Ces dernières semaines ont révélé l’émergence d’une très forte crispation entre le pouvoir et algérien et la presse. Jeudi, c’est la presse oranaise qui a été la dernière visée par le pouvoir. Le patron du groupe de presse Er-Raï El Aam, Ahmed Benaoum, a été interpellé par la police de la grande métropole de l’ouest algérien et aussitôt conduit au commissariat central de la ville. Selon le directeur de l’un des journaux du groupe (Ahmed Oukili d’Er-Raï), cette interpellation «est le résultat d’une campagne de harcèlement lancée contre le personnel de l’entreprise depuis des mois par la police». Dans l’après-midi, une trentaine de personnes, parmi lesquelles 17 journalistes et lui-même, venues manifester contre cette interpellation devant les locaux de la police, étaient à leur tour appréhendées. Elles devraient être présentées à la justice samedi. L’arrestation de M. Benaoum intervient à la suite d’une série d’articles consacrés «aux abus» du chef de la police d’Oran, publiée sur la base de témoignages impliquant des fonctionnaires de police.

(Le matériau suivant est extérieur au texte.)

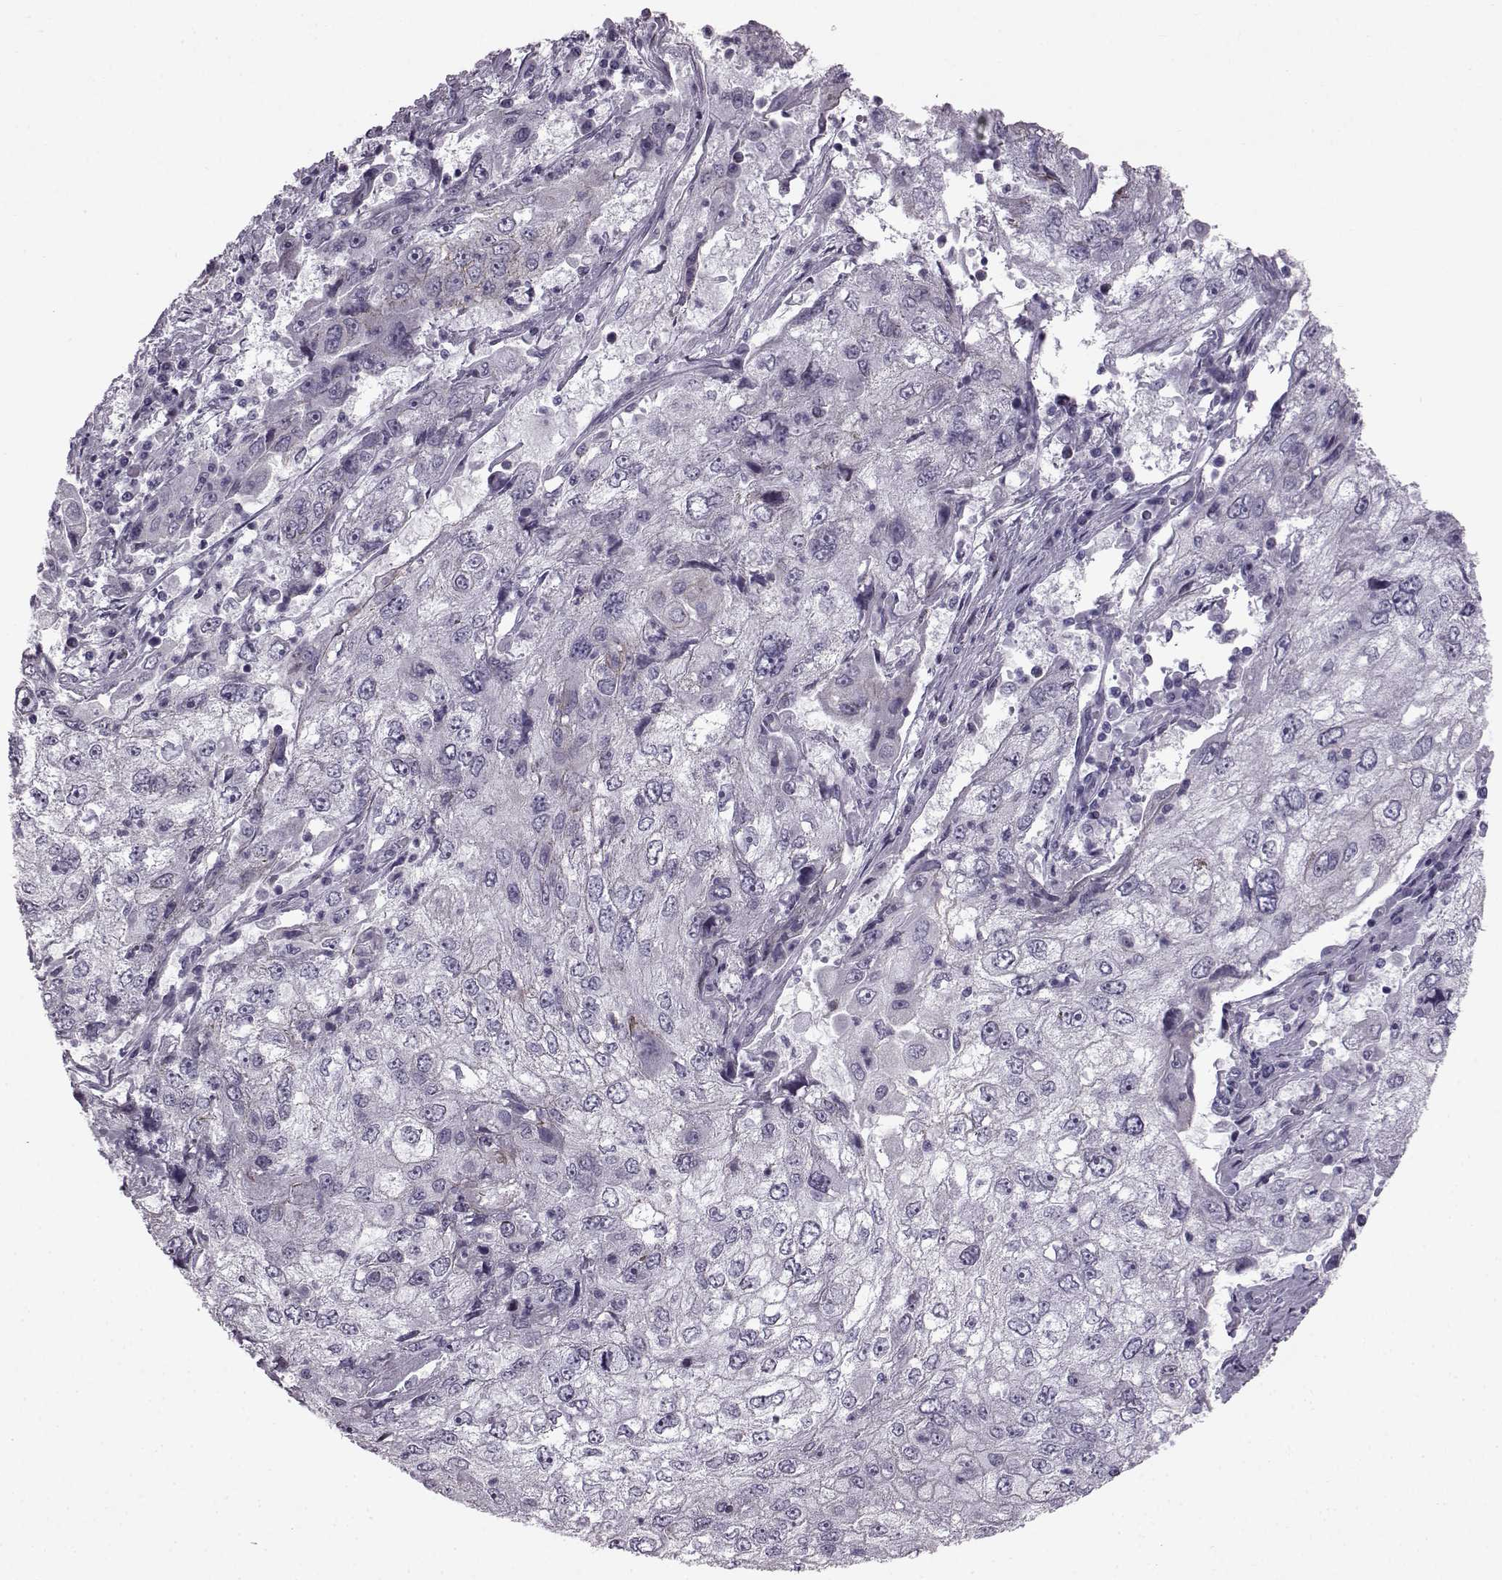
{"staining": {"intensity": "negative", "quantity": "none", "location": "none"}, "tissue": "cervical cancer", "cell_type": "Tumor cells", "image_type": "cancer", "snomed": [{"axis": "morphology", "description": "Squamous cell carcinoma, NOS"}, {"axis": "topography", "description": "Cervix"}], "caption": "Tumor cells are negative for protein expression in human cervical cancer.", "gene": "SLC28A2", "patient": {"sex": "female", "age": 36}}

Lundi 8 septembre, le directeur du quotidien Le Matin, Mohamed Benchicou, et le caricaturiste du journal Liberté, Ali Dilem, avaient été interpellés à leur domicile et passé la journée au commissariat central d’Alger où ils avaient été interrogés. Les deux hommes sont connus l’un pour les articles et les caricatures sans complaisance à l’égard du président Abdelaziz Bouteflika publiés par son journal et l’autre pour ses caricatures tournant en ridicule le chef de l’Etat. Tous deux avaient refusé de répondre aux convocations de la police, conformément à la décision prise le samedi précédent par sept quotidiens au nom du principe que l’appréciation du délit de presse relève directement de la justice, et non pas de la police.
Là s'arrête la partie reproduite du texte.